Il papà di matilde, che non sapeva bene ne leggere ne scrivere, non per umiliarla, ma per dare ad intendere che ne sapeva anche lui... di matematica, al vicino disse: 4 botticelle in 3 frasche o Taberne, fanno un totale di 12 botticelle diviso 2 ne darò 6 a te, buon vicino, e 6 rimarranno a me. Bravo anche questo papà (forse analfabeta) perchè ha rispettato il principio dell equità ed ha diviso a modo suo, equamente un acquisto, evitando bene di menzionare impossibili moltiplicazioni seppure ha formulato il calcolo un pò a modo suo. ( Un professore moderno scriverebbe: 4X3 = 12... ma ciò... non è mai avvenuto perchè Matilde è andata in ben 3 taberne addizionando 4 botticelle con fatica, da ciascuna Taberna o Frasca, non le ha moltiplicate con una bacchetta magica!)
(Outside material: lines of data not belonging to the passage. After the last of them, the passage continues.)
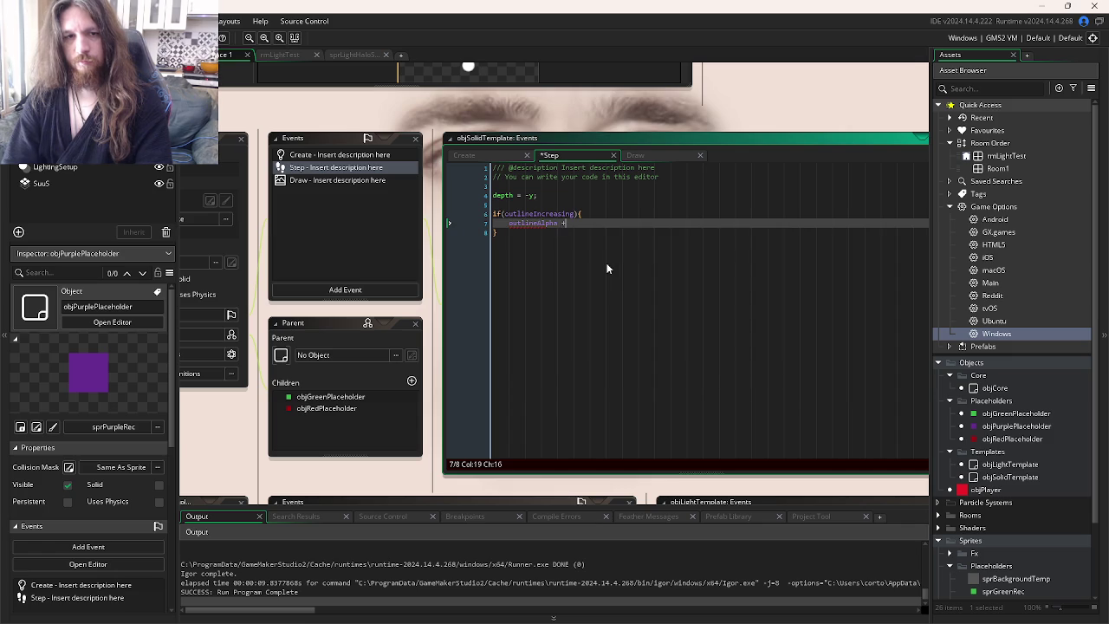
type("= 0.1;")
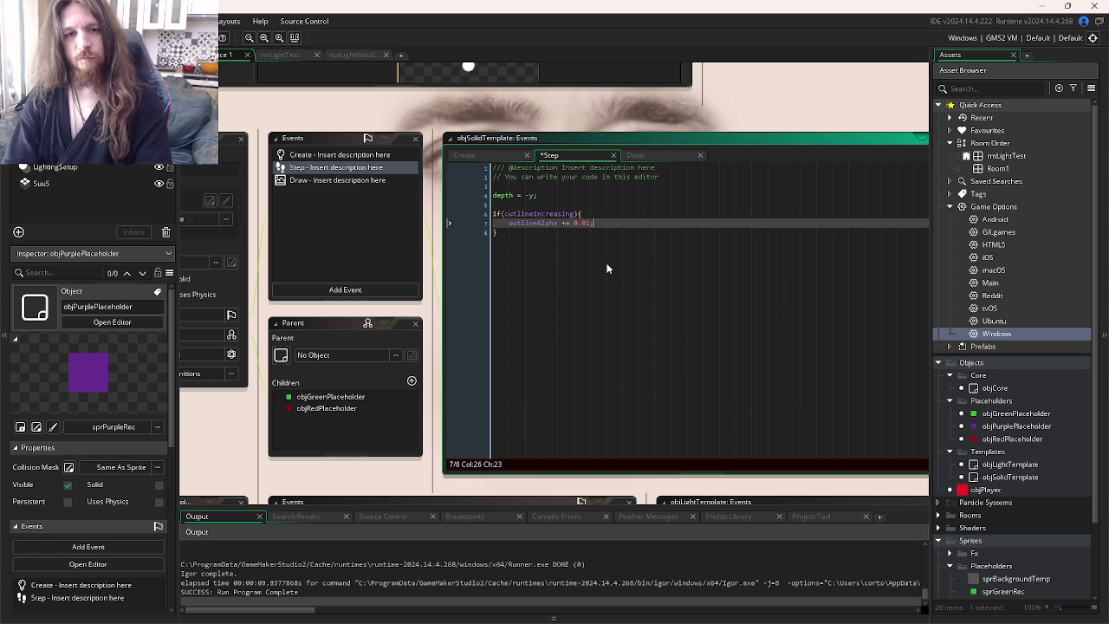
- Set outlineIncreasing to false once outlineAlpha reaches 1, and save
key("Return")
type("(outlineAlpha")
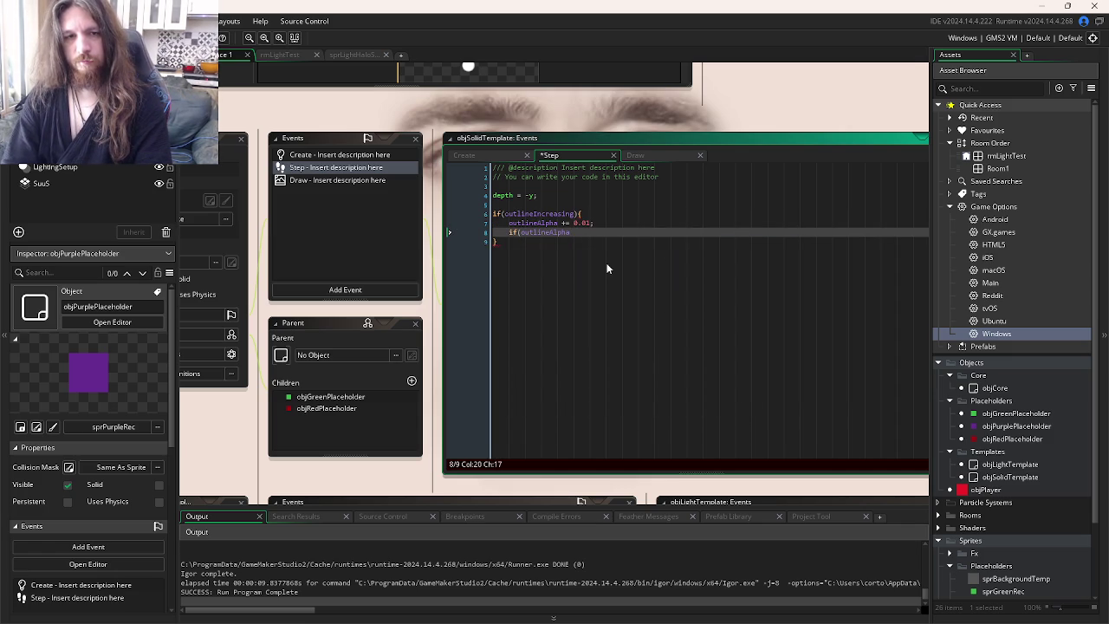
type("=)")
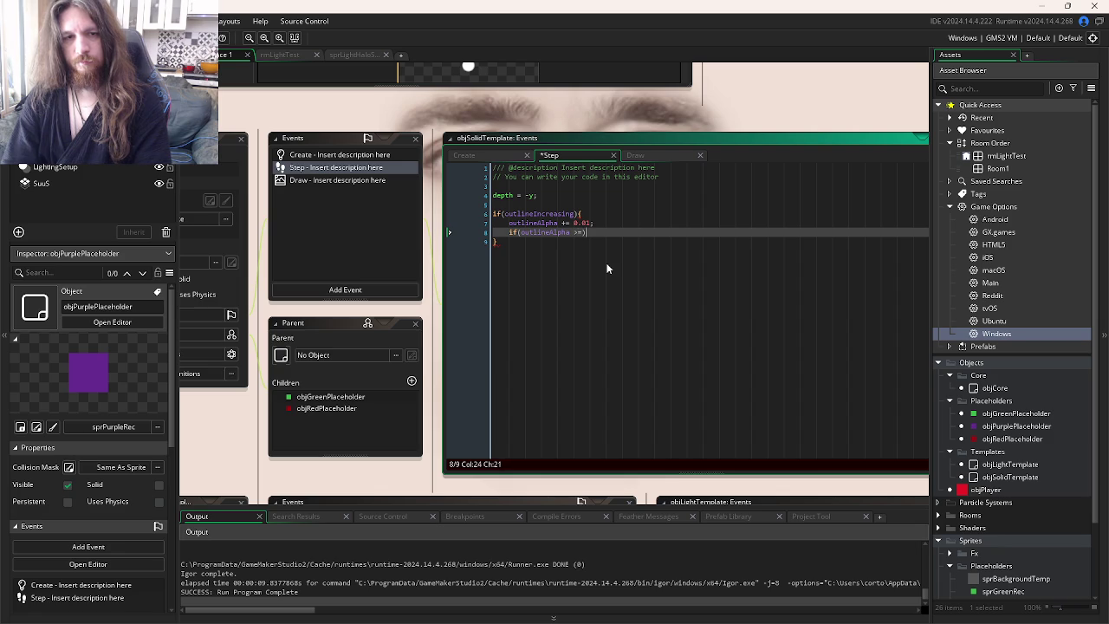
type("1){")
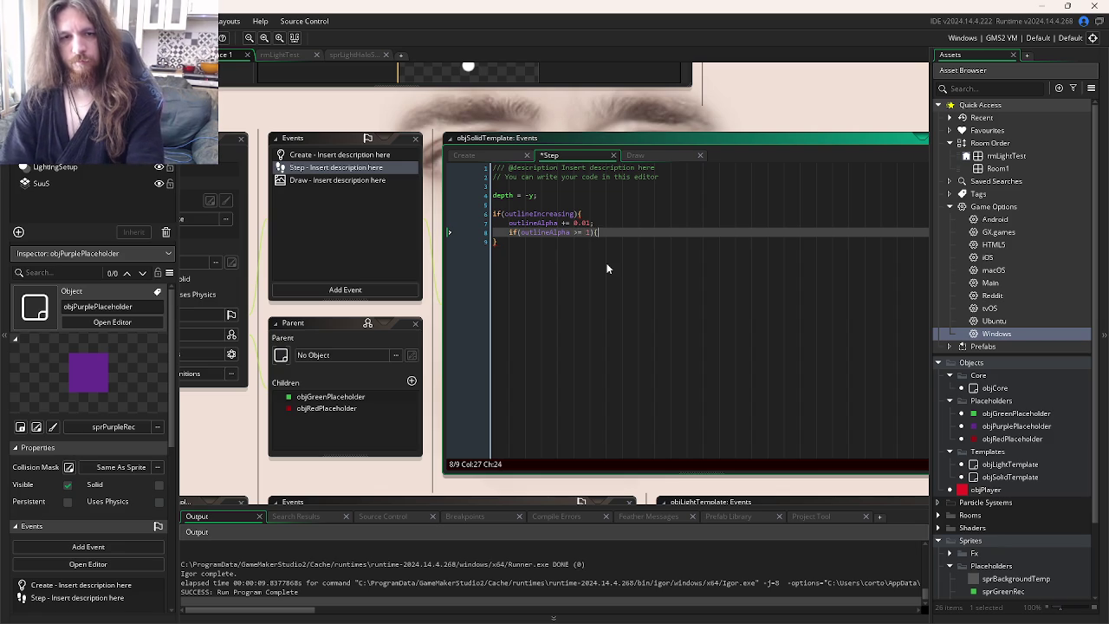
key("Return")
key("Return")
Allora l' enigma ancora non esisteva, per questo loro... sì divisero il vino equamente e vissero felici e contenti.

Ma in quel periodo X° ed XI° secolo, nasceva la matemtica moderna, l' algebra e le equazioni. (L' algebra sì crede nasca in oriente già nell VIII secolo d.C. ed alcuni testi orientali verranno tradotti in latino appena nel XII secolo.)
Nessuno usava algebra ed equazioni tra la gente comune, per evitare fraintendimenti (quella, è la matematica del futuro e che si usa oggi) non quella di allora, la quale aggiungeva alla logica e collaudata matematica delle 3 operazioni del mondo medievale, nuove regole che avrebbero dovuto aiutare l' uomo per futuri calcoli o analisi complesse.
Una, forse la prima fra tutte queste nuove regole è che nel calcolo complesso o algebrico, entrava prepotente la Moltiplicazione (x) e sì doveva svolgere prioritariamente (o prima) le operazioni di moltiplicazione e divisione ( il x ed il : ) per intendersi e solamente dopo, o in fase successiva bisognava svolgere le addizioni e le sottrazioni. ( il + ed il - ) per intenderci.

Questa regola, benchè controversa, sì insegna ad oggi in quasi tutte le scuole ed università moderne!
Cosa successe?
La fanciulla Matilde, riusci ad acquistare ed a dividere il vino per le due famiglie dando pace e felicità al papà ed ai vicini con la sua giustizia ed equità... non conoscendo nessuna di queste nuove regole... il racconto prosegue...

Un misterioso e fosco professore venuto dalla città, che ha studiato in scuole facoltose e considerato un luminare in matematica, il giorno seguente, venne a scuola, parlò a Matilde della moltiplicazione e dell' algebra, ed inoltre le disse:
Per il calcolo dell' operazione 4 + 4 + 4 : 2 devi svolgere prima la divisione ( ossia l' ultimo 4:2 ) = 2 e solo dopo fare il resto del calcolo.
Così fece Matilde senza pensarci sù, accettando con fede l'argomento della moltiplicazione (perchè ne aveva parlato il professore ed anche il Cristo con il miracolo della moltiplicazione dei pani e dei pesci.) Andò subito dal suo papà, con il nuovo risultato.
Quindi non più 4 + 4 + 4 : 2  ma  4 + 4 + 2 (2 è il risultato dell ultimo 4 diviso 2.) Questa operazione, (applicando le nuove regole algebriche), da però il risultato di 10 anzichè 12.
Il papà di Matilde, confuso ed intimorito dalla dichiarazione del professore, chiese umilmente alla ragazzina, ...a chi darò la metà di 10 botticelle (che sono solo 5), se ne parlo al vicino si accorgerà che me ne rimangono ben di più, ovvero 7. (5+7 =12) se lascio a lui le 7 botticelle, e mi ripagherà la metà del denaro, credo proprio che ci rimetterò!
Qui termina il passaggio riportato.